Tarımın Çöküşüne Doğru Adım Adım
Yıllardır süregelen yanlış politikalar ve bölgesel izolasyon, KKTC’nin tarımını adeta çöküşe sürüklüyor. Siyasi olarak tanınmamış olmanın getirdiği sorunlar yetmezmiş gibi, iç yönetimlerde yapılan hatalar, tarımın geleceğini büyük bir tehdit altına alıyor. Ne üretici rahat ne de tarım arazileri güvence altında.
Bugün bakıyoruz ki, narenciye üreticisi henüz ödemelerini alamamış; çiftçi, sulama bedelleriyle boğuşuyor. Su birlikleri yanlış yönetimlerin borç batağında sürüklenmesiyle büyük sıkıntılar yaşıyor. Peki, bu koşullarda üretim nasıl sürdürülebilir?
Bir tarafta Güney Kıbrıs, stratejik adımlarla kendini dünyaya daha fazla entegre etmeye çalışırken, biz hâlâ “sözde” tanınmışlıkla avunuyoruz. Ancak tarımın, ülkenin gıda güvenliği ve ekonomisi açısından taşıdığı hayati önemi görmekten hala uzaktayız.
İnşaat sektörünün hızlı ve düzensiz yükselişi, tarım arazilerini tehdit ediyor. Tarıma verilen değer azalırken, gelecekte gıda ithalatına daha bağımlı bir hale gelme riskiyle karşı karşıya kalacağız. Bugün yaşadıklarımız, yarının kaçınılmaz krizine bir işaret değilse nedir?

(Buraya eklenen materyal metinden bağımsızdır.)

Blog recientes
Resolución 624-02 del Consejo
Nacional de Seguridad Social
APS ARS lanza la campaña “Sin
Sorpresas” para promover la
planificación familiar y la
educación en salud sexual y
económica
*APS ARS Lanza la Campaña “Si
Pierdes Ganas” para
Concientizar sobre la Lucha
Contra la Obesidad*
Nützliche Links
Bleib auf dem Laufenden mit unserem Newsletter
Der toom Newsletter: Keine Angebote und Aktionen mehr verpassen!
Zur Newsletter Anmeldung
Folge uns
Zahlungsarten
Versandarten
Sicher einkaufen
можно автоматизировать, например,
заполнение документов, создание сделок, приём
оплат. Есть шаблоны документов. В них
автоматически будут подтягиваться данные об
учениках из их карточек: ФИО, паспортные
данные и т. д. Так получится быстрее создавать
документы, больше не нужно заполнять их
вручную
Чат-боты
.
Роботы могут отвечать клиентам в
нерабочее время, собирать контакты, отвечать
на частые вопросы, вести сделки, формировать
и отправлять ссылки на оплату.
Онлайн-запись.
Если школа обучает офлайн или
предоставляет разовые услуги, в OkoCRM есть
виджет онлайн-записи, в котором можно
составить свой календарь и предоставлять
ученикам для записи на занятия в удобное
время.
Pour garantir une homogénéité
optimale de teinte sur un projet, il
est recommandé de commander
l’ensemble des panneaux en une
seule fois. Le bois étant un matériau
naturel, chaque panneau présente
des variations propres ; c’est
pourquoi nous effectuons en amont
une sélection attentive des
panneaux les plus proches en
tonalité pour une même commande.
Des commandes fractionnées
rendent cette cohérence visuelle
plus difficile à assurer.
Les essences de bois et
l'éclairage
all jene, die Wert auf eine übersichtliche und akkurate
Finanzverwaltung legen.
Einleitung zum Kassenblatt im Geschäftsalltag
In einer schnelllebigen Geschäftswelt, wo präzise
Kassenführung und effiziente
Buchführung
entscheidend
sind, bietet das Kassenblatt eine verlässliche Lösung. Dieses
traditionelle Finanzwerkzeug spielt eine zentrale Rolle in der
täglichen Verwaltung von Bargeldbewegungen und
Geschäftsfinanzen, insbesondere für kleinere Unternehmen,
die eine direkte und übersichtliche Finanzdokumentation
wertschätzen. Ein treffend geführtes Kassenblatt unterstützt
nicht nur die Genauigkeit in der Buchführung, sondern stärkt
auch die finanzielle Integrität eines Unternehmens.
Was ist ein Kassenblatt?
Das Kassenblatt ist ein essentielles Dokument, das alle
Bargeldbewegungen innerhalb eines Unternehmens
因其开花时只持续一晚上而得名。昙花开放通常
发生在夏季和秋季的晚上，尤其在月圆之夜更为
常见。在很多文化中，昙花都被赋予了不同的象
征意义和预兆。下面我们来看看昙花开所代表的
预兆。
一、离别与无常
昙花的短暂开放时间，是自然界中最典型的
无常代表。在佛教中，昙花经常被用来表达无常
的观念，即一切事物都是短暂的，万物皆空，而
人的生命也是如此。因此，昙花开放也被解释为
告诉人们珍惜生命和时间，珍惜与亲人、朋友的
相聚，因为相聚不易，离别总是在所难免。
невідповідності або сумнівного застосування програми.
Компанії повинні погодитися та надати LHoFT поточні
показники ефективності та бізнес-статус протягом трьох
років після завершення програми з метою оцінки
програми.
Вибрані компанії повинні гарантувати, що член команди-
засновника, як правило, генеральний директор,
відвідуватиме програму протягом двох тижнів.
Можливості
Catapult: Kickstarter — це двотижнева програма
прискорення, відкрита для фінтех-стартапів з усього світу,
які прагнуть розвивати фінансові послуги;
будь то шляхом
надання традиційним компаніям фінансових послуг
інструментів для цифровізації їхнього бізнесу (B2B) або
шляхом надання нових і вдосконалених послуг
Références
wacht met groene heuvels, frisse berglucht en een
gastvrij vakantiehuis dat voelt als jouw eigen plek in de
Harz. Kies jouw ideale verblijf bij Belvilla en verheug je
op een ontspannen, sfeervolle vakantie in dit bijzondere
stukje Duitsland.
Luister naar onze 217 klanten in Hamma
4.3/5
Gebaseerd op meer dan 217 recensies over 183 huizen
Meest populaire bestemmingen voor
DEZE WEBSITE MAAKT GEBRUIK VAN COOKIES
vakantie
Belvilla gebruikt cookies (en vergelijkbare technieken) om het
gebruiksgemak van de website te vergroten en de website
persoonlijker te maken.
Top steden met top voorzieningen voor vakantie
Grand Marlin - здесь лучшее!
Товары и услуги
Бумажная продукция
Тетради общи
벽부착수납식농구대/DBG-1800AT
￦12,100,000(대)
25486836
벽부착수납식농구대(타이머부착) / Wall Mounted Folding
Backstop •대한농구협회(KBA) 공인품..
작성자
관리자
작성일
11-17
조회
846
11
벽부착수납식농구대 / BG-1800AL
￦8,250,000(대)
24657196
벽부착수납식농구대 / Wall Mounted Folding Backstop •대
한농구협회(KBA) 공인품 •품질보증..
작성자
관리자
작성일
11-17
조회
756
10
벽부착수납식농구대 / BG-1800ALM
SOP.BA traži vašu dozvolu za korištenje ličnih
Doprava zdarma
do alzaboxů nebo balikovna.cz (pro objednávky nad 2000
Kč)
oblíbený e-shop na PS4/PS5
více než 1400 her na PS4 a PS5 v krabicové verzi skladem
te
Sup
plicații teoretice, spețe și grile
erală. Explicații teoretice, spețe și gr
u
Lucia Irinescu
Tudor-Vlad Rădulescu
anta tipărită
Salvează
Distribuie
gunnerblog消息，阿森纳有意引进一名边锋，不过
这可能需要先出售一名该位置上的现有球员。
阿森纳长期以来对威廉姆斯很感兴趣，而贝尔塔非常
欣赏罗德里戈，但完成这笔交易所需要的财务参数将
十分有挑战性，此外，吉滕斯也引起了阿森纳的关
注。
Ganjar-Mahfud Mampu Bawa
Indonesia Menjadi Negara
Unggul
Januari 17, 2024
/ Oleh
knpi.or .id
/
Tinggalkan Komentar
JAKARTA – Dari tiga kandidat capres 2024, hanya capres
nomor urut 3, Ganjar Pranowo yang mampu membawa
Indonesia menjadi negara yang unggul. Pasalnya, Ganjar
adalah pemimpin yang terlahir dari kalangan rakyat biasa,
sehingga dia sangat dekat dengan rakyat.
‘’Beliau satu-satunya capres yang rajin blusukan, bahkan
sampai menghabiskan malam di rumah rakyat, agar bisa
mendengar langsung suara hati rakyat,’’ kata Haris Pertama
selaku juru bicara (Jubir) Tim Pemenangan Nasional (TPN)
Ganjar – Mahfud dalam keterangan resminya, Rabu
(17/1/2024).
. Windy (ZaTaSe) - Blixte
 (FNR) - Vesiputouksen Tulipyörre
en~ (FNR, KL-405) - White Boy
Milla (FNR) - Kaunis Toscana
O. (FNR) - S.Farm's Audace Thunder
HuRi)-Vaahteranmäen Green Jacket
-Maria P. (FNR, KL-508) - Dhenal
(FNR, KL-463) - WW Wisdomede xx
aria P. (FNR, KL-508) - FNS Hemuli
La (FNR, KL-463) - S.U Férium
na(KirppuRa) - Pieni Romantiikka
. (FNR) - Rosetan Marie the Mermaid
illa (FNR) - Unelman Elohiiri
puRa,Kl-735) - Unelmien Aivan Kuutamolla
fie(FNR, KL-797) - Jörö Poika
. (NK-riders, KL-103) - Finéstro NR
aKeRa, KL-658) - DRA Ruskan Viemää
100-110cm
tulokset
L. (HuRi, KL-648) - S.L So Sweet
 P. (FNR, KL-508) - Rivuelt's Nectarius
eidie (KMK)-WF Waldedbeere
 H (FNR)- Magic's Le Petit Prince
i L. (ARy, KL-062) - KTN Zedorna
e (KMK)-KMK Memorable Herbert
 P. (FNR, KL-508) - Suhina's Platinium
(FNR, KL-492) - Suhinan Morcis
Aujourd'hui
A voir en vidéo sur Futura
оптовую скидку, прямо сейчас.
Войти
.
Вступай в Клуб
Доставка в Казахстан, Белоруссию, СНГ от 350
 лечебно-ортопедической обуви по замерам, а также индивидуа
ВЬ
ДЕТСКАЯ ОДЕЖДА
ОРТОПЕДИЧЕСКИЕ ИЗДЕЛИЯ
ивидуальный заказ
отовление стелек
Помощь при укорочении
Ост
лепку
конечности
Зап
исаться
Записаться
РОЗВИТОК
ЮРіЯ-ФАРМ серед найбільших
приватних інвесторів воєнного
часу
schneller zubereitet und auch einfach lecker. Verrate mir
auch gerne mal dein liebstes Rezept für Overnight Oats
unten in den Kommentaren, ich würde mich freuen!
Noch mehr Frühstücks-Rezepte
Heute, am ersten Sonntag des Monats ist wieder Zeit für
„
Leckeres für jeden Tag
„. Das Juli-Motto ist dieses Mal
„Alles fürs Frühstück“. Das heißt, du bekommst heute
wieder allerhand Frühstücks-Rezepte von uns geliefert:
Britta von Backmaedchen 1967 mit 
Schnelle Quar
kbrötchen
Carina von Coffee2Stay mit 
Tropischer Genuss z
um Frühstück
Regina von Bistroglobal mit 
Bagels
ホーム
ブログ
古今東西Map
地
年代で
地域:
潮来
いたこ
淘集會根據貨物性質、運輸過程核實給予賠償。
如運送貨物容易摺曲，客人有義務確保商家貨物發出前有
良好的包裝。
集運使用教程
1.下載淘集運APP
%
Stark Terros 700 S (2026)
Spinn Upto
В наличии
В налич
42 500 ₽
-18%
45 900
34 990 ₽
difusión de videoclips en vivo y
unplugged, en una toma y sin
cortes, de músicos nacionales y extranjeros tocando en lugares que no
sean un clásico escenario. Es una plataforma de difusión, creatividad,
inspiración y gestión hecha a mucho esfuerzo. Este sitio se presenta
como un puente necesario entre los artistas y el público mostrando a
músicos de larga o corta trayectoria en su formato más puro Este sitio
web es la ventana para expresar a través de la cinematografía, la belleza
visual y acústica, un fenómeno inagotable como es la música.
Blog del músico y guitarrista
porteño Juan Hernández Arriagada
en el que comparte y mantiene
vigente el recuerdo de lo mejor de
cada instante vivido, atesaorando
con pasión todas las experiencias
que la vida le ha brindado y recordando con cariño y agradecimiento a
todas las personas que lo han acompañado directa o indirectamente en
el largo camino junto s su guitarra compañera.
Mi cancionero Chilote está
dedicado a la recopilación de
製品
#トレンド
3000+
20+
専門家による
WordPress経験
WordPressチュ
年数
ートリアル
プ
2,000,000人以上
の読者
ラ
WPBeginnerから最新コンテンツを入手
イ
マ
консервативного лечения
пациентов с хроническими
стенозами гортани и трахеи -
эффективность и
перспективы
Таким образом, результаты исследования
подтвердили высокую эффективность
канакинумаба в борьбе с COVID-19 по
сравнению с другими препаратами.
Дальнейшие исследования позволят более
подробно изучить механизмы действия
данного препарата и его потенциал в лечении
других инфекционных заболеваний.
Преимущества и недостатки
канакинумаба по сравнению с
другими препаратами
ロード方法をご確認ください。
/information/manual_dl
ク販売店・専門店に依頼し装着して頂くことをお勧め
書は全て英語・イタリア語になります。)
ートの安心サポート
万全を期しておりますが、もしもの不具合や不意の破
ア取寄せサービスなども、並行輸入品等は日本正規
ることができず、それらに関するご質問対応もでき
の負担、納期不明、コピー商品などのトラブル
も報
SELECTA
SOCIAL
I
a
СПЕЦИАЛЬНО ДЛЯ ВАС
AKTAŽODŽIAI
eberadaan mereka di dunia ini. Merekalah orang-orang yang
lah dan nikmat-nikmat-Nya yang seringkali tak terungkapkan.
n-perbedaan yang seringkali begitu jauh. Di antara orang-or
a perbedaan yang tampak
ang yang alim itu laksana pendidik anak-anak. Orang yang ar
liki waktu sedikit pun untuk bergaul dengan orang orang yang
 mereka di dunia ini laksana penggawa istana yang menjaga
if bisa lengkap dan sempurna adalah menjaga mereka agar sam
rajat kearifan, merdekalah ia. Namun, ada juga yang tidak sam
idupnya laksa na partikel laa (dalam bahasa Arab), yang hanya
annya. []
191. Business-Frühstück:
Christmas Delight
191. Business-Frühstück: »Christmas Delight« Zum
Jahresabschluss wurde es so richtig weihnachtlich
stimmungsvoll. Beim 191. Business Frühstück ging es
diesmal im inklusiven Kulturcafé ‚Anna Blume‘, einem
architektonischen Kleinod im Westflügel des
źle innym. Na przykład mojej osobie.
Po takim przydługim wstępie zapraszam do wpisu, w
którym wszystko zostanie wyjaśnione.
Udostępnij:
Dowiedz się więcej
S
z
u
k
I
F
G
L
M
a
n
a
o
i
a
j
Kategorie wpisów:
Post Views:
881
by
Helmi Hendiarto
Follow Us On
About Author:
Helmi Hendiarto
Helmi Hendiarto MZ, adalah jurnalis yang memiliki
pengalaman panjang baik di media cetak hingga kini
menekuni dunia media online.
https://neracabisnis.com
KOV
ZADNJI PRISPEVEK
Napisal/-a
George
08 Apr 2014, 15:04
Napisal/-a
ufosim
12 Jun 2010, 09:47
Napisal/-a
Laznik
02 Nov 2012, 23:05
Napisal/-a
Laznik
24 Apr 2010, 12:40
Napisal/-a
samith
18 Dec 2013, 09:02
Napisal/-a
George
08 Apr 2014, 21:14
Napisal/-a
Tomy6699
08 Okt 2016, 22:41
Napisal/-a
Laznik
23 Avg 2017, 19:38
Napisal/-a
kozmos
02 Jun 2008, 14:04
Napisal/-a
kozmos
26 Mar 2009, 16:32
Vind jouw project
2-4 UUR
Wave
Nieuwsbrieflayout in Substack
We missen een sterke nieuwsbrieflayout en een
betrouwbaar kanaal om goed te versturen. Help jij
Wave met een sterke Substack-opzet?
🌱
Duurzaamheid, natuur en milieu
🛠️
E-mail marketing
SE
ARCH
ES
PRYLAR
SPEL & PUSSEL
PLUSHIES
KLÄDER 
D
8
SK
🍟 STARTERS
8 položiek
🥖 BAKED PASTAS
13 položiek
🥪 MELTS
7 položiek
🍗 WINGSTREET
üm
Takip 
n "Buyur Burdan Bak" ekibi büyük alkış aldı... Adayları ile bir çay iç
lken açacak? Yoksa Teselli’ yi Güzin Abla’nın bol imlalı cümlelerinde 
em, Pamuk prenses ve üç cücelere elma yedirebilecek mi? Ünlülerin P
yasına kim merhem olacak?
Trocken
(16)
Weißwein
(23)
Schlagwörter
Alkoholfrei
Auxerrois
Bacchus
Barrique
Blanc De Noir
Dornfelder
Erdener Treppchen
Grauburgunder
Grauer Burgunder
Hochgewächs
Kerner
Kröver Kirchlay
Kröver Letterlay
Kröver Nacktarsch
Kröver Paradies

Sonuç olarak, bu gidişatın bedelini ağır bir şekilde ödeyeceğiz. Tarım politikalarının gözden geçirilmesi, tarıma ve üreticiye gereken desteğin verilmesi şart. Yoksa tarım, ekonomik baskılara ve yanlış politikalara kurban gidecek ve bu çöküşün bedelini hep birlikte ödeyeceğiz. Yetkililer, tarımın sürdürülebilirliği için şimdi harekete geçmezse, yakın gelecekte çok daha büyük sorunlarla karşılaşacağız.